The re-election of U.S. President Barack Obama next week would be positive for bonds, while a victory for Republican rival Mitt Romney would be better for equities, according to a survey of professional investors by Barclays.
The survey of investors who manage a combined $10 trillion-plus of assets comes as the candidates gear up for the last week of campaigning in what has become a tightly fought race, with polls suggesting that it is too close to call.
Romney, a multimillionaire and co-founder of Bain Capital, has positioned himself as the business-friendly candidate for the Nov. 6 ballot.
If Obama wins a second term as President, investors favor bonds but are divided about the direction of equities, the survey found. Many anticipate a "small and short-lived" equity sell-off if Obama wins and a "substantial or small" increase in equities if Romney makes it to the White House.
"Obama's victory would likely be perceived as preserving the status quo," analysts at Barclays wrote in a research note. "A Romney win is more likely to suggest a change of direction to clients by way of a better growth outlook."
Whoever wins is facing a looming "fiscal cliff" at the start of 2013, as automatic spending cuts and the expiration of Bush-era tax cuts hit the economy. (Read More: Larry Summers Says Avoid 'Fiscal Cliff')

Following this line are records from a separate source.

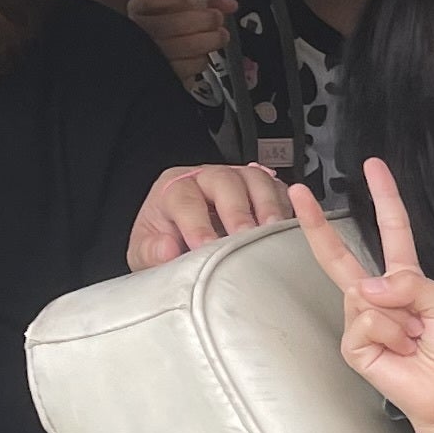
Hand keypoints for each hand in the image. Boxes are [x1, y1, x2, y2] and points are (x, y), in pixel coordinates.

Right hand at [130, 0, 243, 78]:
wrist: (163, 54)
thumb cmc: (174, 25)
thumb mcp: (184, 4)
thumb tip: (227, 3)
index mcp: (140, 10)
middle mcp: (141, 33)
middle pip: (172, 25)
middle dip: (204, 20)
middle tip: (216, 17)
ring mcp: (151, 57)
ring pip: (185, 48)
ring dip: (210, 40)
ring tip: (219, 35)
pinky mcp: (165, 77)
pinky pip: (189, 69)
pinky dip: (201, 60)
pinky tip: (202, 54)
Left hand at [131, 162, 291, 268]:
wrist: (186, 246)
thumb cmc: (167, 245)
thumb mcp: (146, 253)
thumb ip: (150, 252)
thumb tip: (166, 249)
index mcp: (173, 189)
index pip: (184, 197)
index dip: (195, 222)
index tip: (205, 246)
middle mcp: (206, 179)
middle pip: (223, 180)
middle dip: (236, 211)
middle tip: (244, 238)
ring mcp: (237, 181)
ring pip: (255, 179)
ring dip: (266, 205)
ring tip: (271, 232)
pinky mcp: (263, 192)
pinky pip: (279, 190)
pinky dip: (286, 207)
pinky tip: (286, 228)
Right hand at [290, 159, 433, 432]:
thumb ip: (411, 282)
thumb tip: (366, 287)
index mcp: (405, 280)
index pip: (391, 231)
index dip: (384, 199)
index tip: (373, 167)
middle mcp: (379, 296)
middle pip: (340, 256)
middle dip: (317, 224)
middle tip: (297, 192)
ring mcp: (362, 320)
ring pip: (366, 296)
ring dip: (400, 317)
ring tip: (414, 338)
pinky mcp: (354, 346)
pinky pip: (365, 322)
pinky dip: (389, 335)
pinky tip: (401, 351)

A congressional deadlock, which could affect the government's ability to reach a deal to avert such an outcome would concern investors most following an Obama victory, according to Barclays. (Read More: CEOs Pressure Politicians to Get Serious on Debt)
If Romney wins, the biggest concerns would be whether he would call time on looser monetary policy by the U.S. Federal Reserve.
Romney has stated his opposition to the Fed's latest round of quantitative easing, also known as QE3, and to Fed Chairman Ben Bernanke seeking a third term, signaling that he may call for a change in the central bank's policy. Monetary easing has been credited with helping to keep the U.S. economy out of a double-dip recession, although critics argue that it is ultimately putting the Fed in danger of a riskier balance sheet.
These concerns about a Romney administration's effect on the Fed may explain why investors expect a sell-off in bond markets after a Romney victory and a rally if Obama is successful.